» **WHAT THE EXERCISE ASKS**
Across these entries, how many lines contain the word "José"? Answer with only the number.

-- SUPPLIED DATA follows --

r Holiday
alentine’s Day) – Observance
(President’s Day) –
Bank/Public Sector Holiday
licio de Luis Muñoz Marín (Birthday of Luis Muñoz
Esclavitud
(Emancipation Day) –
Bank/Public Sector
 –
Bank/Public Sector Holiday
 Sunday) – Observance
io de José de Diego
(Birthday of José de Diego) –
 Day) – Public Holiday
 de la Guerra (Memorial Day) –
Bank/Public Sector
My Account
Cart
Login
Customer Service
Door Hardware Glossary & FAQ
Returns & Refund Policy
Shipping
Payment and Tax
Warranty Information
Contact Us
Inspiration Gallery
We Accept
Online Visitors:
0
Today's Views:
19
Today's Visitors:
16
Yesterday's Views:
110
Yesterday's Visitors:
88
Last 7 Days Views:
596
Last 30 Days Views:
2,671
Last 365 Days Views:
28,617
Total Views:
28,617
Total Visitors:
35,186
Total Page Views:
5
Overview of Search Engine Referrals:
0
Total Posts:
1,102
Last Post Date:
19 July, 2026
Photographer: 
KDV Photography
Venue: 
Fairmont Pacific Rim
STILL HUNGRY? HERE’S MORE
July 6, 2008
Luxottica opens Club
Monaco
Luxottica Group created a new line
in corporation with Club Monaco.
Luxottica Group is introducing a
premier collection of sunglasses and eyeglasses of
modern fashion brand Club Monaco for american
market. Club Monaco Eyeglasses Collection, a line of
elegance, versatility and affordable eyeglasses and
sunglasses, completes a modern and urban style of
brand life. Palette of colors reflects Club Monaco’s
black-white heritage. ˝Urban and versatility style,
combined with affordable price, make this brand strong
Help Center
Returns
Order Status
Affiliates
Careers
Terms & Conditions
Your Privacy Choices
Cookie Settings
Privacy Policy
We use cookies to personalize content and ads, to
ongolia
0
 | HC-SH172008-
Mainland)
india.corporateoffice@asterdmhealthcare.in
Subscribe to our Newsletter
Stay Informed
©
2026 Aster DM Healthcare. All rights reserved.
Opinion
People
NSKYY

-- SUPPLIED DATA concluded --

» **ANSWER AREA**
2